Start of THE DATA
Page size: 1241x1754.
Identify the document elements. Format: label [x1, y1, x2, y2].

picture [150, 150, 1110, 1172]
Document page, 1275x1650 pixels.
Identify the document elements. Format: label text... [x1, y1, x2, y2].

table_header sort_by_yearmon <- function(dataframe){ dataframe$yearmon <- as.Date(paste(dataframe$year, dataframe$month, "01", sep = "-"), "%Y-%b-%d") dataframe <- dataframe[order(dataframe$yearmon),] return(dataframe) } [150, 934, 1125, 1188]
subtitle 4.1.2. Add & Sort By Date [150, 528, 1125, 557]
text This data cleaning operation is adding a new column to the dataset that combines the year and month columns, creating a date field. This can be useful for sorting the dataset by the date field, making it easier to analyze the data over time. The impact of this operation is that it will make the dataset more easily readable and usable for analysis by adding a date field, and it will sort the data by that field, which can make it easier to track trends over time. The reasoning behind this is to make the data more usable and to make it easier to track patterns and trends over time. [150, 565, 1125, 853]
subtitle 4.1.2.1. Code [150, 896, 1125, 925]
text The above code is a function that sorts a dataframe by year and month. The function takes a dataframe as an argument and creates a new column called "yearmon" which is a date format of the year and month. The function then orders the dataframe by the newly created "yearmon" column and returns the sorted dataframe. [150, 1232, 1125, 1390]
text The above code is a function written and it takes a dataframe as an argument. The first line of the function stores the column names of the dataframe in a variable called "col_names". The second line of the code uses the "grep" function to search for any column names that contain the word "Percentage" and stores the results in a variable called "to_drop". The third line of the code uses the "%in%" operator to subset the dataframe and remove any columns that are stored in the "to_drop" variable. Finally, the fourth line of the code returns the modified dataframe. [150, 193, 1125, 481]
End of THE DATA
# WHAT NEEDS TO BE DONE
Going from the line that has "Identify the document elements. Format: label [x1, y1, x2, y2]." through the last line of the entries, retype each line exactly as given and add nothing.

# RESPONSE TO THIS EXERCISE
Identify the document elements. Format: label [x1, y1, x2, y2].

picture [150, 150, 1110, 1172]
Document page, 1275x1650 pixels.
Identify the document elements. Format: label text... [x1, y1, x2, y2].

table_header sort_by_yearmon <- function(dataframe){ dataframe$yearmon <- as.Date(paste(dataframe$year, dataframe$month, "01", sep = "-"), "%Y-%b-%d") dataframe <- dataframe[order(dataframe$yearmon),] return(dataframe) } [150, 934, 1125, 1188]
subtitle 4.1.2. Add & Sort By Date [150, 528, 1125, 557]
text This data cleaning operation is adding a new column to the dataset that combines the year and month columns, creating a date field. This can be useful for sorting the dataset by the date field, making it easier to analyze the data over time. The impact of this operation is that it will make the dataset more easily readable and usable for analysis by adding a date field, and it will sort the data by that field, which can make it easier to track trends over time. The reasoning behind this is to make the data more usable and to make it easier to track patterns and trends over time. [150, 565, 1125, 853]
subtitle 4.1.2.1. Code [150, 896, 1125, 925]
text The above code is a function that sorts a dataframe by year and month. The function takes a dataframe as an argument and creates a new column called "yearmon" which is a date format of the year and month. The function then orders the dataframe by the newly created "yearmon" column and returns the sorted dataframe. [150, 1232, 1125, 1390]
text The above code is a function written and it takes a dataframe as an argument. The first line of the function stores the column names of the dataframe in a variable called "col_names". The second line of the code uses the "grep" function to search for any column names that contain the word "Percentage" and stores the results in a variable called "to_drop". The third line of the code uses the "%in%" operator to subset the dataframe and remove any columns that are stored in the "to_drop" variable. Finally, the fourth line of the code returns the modified dataframe. [150, 193, 1125, 481]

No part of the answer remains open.